**YOUR TASK**
Nothing below is to be printed except the lines between the line holding "Document page, 1241x1754 pixels." and the line holding "Identify the document", inclusive, each exactly as it appears.

**DATA IN THIS EXERCISE**
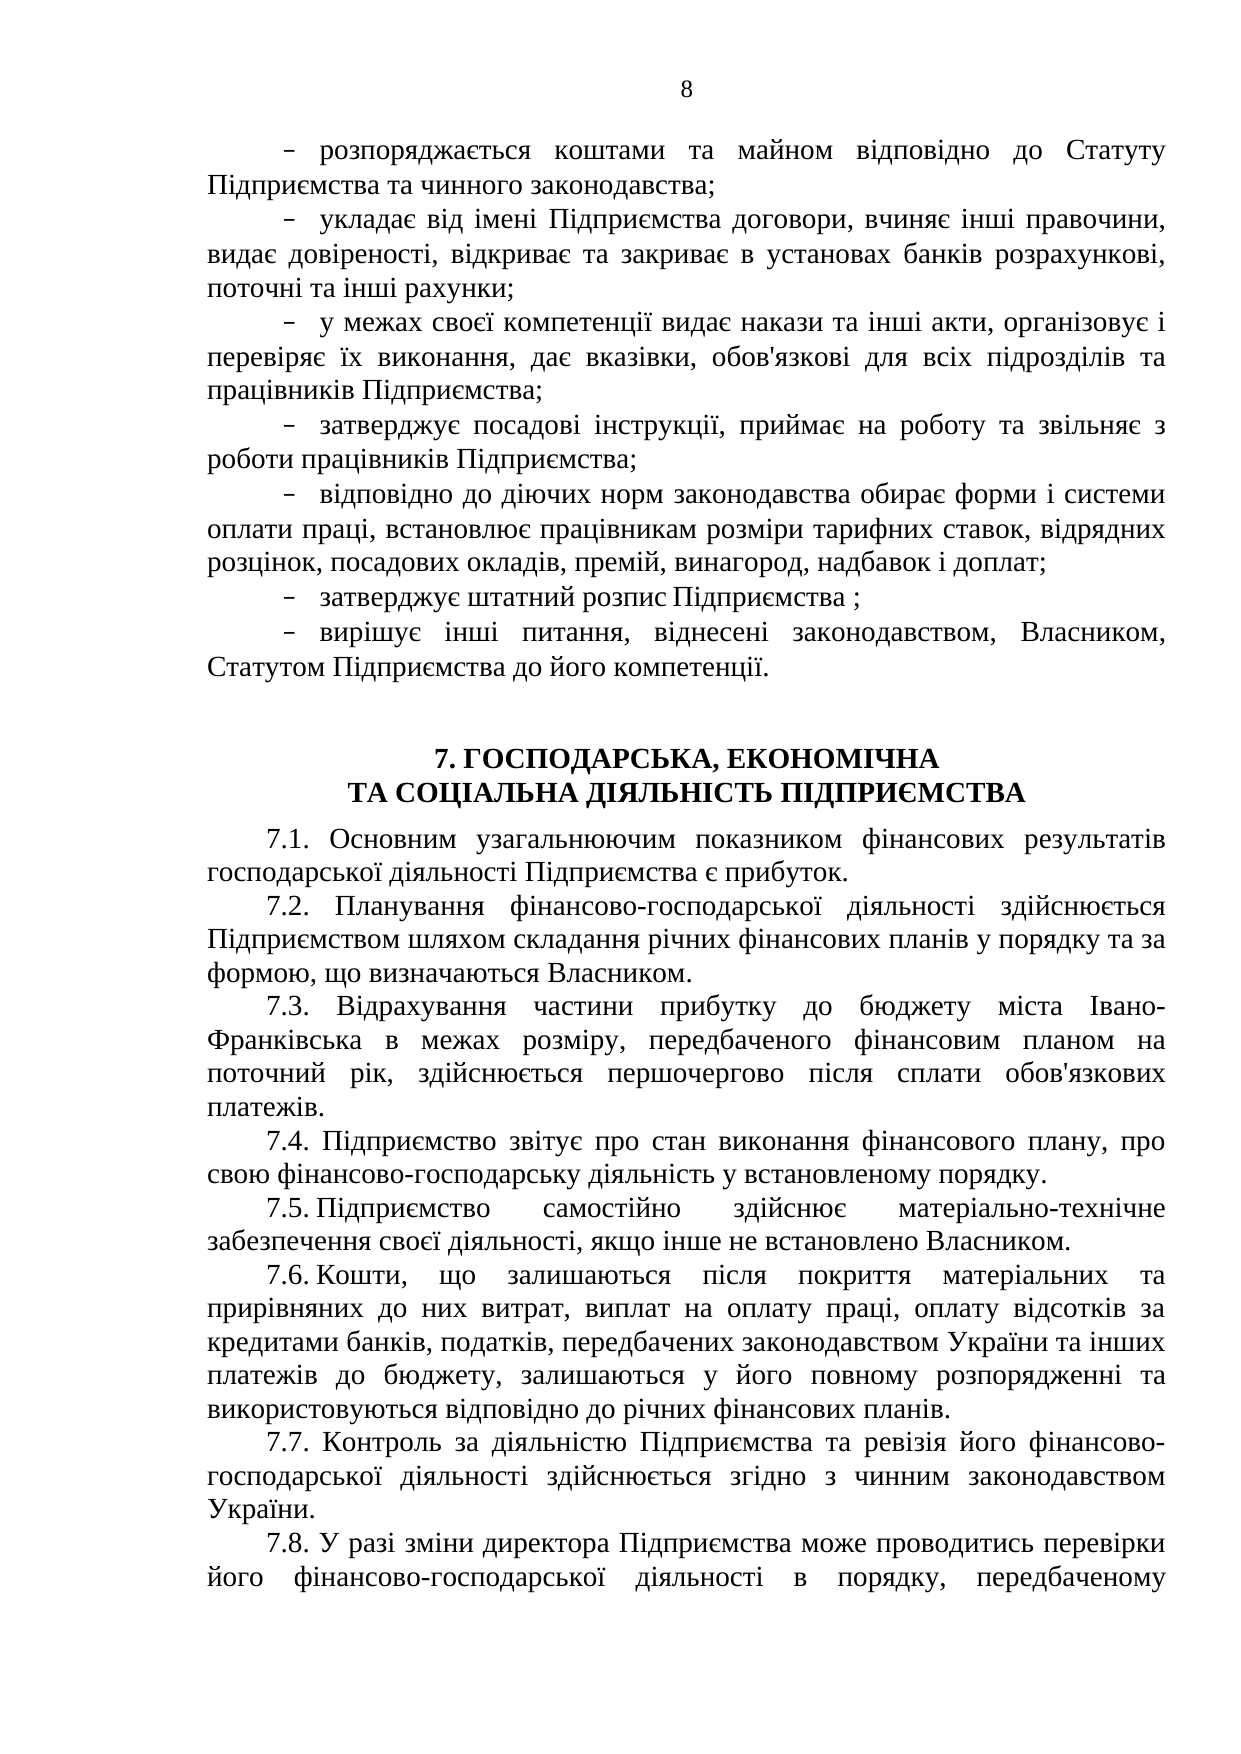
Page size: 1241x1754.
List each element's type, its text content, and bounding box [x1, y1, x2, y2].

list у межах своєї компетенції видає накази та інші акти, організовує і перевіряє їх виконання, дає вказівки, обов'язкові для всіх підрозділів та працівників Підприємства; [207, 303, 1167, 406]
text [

==

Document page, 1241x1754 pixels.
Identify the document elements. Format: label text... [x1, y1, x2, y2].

**EXERCISE RESULT**
Document page, 1241x1754 pixels.
Identify the document elements. Format: label text... [x1, y1, x2, y2].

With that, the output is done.